Study questions:
1) Can you output, as a numbered list with blank lines left out, the stretch of the listing from the line containing "Indeed, green grass" through the line containing "Actually, green grass"?
2) Can you write what comes next in the piece on counting translation as scholarly work, picking up right after its final line?

Text block:
--------
Overall, this is a pretty interesting document, both because it helps establish some guidelines for assessing translations in “personnel decisions related to hiring, retention, merit awards, promotion, and tenure.” Seeing that the general line for the past XX years has been that translation could hurt your chances at getting tenure, this is a pretty significant sea change.

Not that it’s my place to speak on such matters, but seriously, it’s about time. I would say more, but I feel like all comments coming to mind are inflammatory, so I’ll let the MLA take over and explain the reasons why translations “should count” as academic practice:

Translation has been an indispensable component of intellectual exchange and development throughout recorded history. Today, the ever-accelerating interaction among cultures and economies in our globalized world is exponentially increasing the need for translation. As more and more postsecondary institutions incorporate translation studies and translator training into their curricula, there is a growing need for faculty members who are scholars and practitioners of translation. Moreover, the translation of a work of literature or scholarship—indeed, of any major cultural document—can have a significant impact on the intellectual community, while the absence of translations impedes the circulation of ideas.

More and more academics are therefore undertaking translation as a component of their professional activity and as a natural extension of their teaching. Whether they translate literary or scholarly works or other cultural documents, they are engaging in an exacting practice, at once critical and creative, that demands lexical precision; detailed knowledge of historical, political, social, and literary contexts; and a nuanced sense of style in both the source language and the target language. It goes without saying that the machine-translation programs available online are woefully inadequate to cope with such demanding texts.

Every translation is an interpretation; each one begins with a critical reading, then expands and ultimately embodies that reading. Given the importance of the endeavor and the expertise required to do it justice, a translation of a literary or scholarly work or another cultural document should be judged as an integral part of the dossiers submitted by candidates for academic positions and by faculty members facing personnel decisions. Institutions thus need to ensure that translations are subject to peer review on the same basis as monographs and other recognized instances of scholarly activity.

Preach it!
--------
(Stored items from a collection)

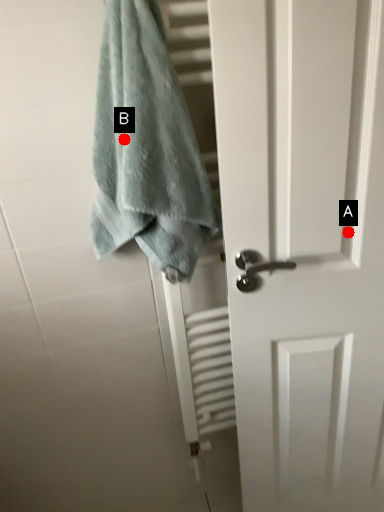
Question: Two points are circled on the image, labeled by A and B beside each circle. Which point is farther to the camera?

Choices:
 (A) A is further
 (B) B is further

Answer: (A)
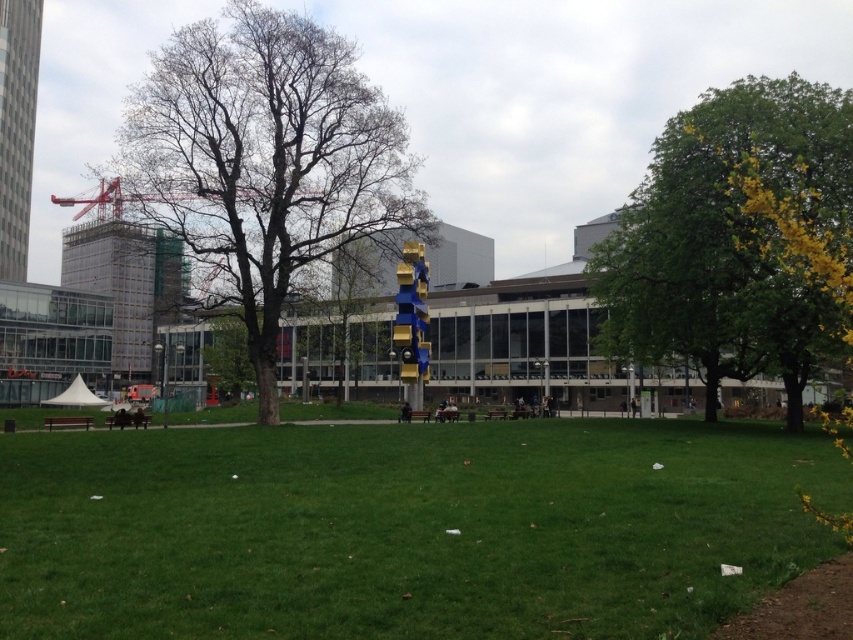
Who is lower down, bare wood tree at center or red metal crane at upper left?

bare wood tree at center

Locate an element on the screen. The image size is (853, 640). bare wood tree at center is located at coordinates (x=265, y=161).

Who is higher up, bare wood tree at center or green leafy tree at right?

green leafy tree at right is higher up.

Does bare wood tree at center appear under green leafy tree at right?

Yes, bare wood tree at center is below green leafy tree at right.

Is point (178, 131) behind point (608, 266)?

No, it is in front of (608, 266).

I want to click on bare wood tree at center, so click(x=265, y=161).

Can you confirm if green grass at center is smaller than green leafy tree at right?

Indeed, green grass at center has a smaller size compared to green leafy tree at right.

Is green grass at center above green leafy tree at right?

Actually, green grass at center is below green leafy tree at right.

The height and width of the screenshot is (640, 853). What do you see at coordinates (405, 529) in the screenshot?
I see `green grass at center` at bounding box center [405, 529].

The image size is (853, 640). I want to click on green grass at center, so click(405, 529).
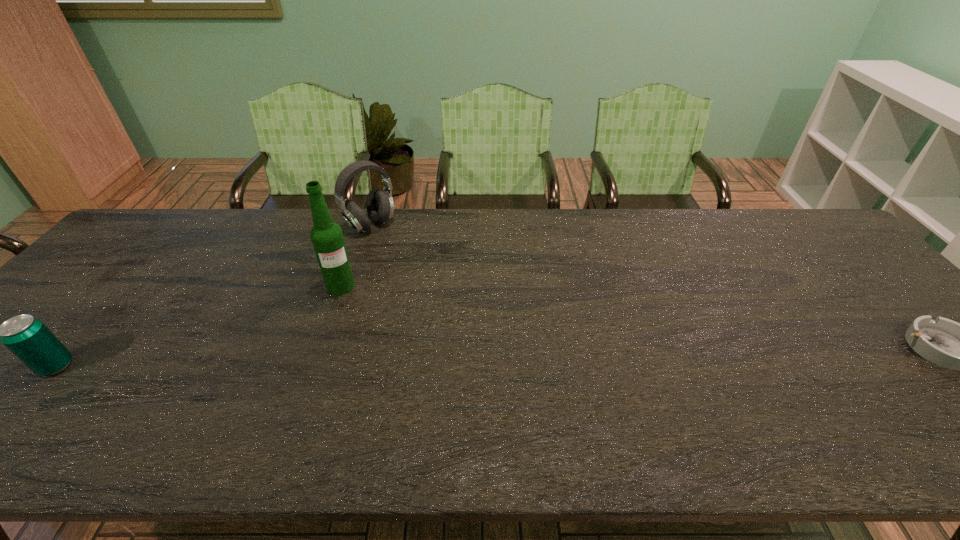
Choose which object is the nearest neighbor to the third tallest object. Please provide its 2D coordinates. Your answer should be formatted as a tuple, i.e. [(x, y)], where the tuple contains the x and y coordinates of a point satisfying the conditions above.

[(327, 238)]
--------
List of answers:
1)
1. Indeed, green grass at center has a smaller size compared to green leafy tree at right.
2. Is green grass at center above green leafy tree at right?
3. Actually, green grass at center is below green leafy tree at right.

2)
What’s really interesting to me is the part “for reviewers.” This is a really complicated situation for most people: if they don’t know the source language, they freak out and believe that it’s impossible to judge the translation; and if they do know the source language, they tend to hone in on nitpicky word choices and freak out. I’m tempted to quote the whole section, but anyone who’s interested can read it for themselves, so instead, here’s the highlights:

All reviewers can to some extent assess the translation’s readability, stylistic qualities, scholarly value, and overall interest to its target audience. In principle (the qualifier is necessary because editors sometimes intervene), every sentence, every word, every punctuation mark represents a deliberate choice by the translator in the attempt to capture not only meaning but also structure, idiom, diction, rhythm, tone, voice, and nuance. A translation must occasionally violate the norms of Standard English in order to convey the characteristics and idiosyncrasies of the source text. Reviewers who are not in a position to compare the translation with the source text can nevertheless consider questions such as the following:

Do the translator’s supporting materials and the introduction and critical apparatus accompanying the published work, if any, shed light on the translation challenges involved and on the solutions adopted?

In a work of fiction, does the discursive register correspond to the context? For example, in dialogue, does the tone shift to represent different characters’ voices?

In a work of nonfiction, is there evidence that the translator has appropriately adapted the work to the frame of reference of its new audience? Has the translator sought out and referred to existing English editions of foreign works cited in the source text?

If the work has been translated before, how does the new translation compare with the earlier one(s)? Does it offer new insights or emphases? [. . .]

Reviewers who read both the source language and the target language can address the complex question of the translation’s “faithfulness” to the source text. A good translation will contain few outright misreadings. Yet success or failure in translation ultimately depends not so much on the literal transposition of discrete meanings as on an interpretation of the myriad traits and dimensions of the source text. Reviewers need to recognize that readability and argumentative comparability at the level of large-scale discursive structures (paragraphs, chapters, entire books) are legitimate objectives that may create the appearance of a departure at the level of words and sentences. Translators use a wide variety of techniques to compensate for structural differences between languages and to minimize loss: expansion, condensation, displacement, borrowing, exegesis, generalizing, particularizing, transposition, and so on. An apparent error or deviation may turn out to be an apt rendering of a provocative or anomalous passage in the source text; just as significantly, it may be an artifact of the translator’s decision to rephrase, reorder, condense, or expand in order to convey meaning more clearly or more idiomatically in the target language.

Now hopefully universities across the country will adopt these guidelines and translation work will be integrated into more personnel evaluations . . .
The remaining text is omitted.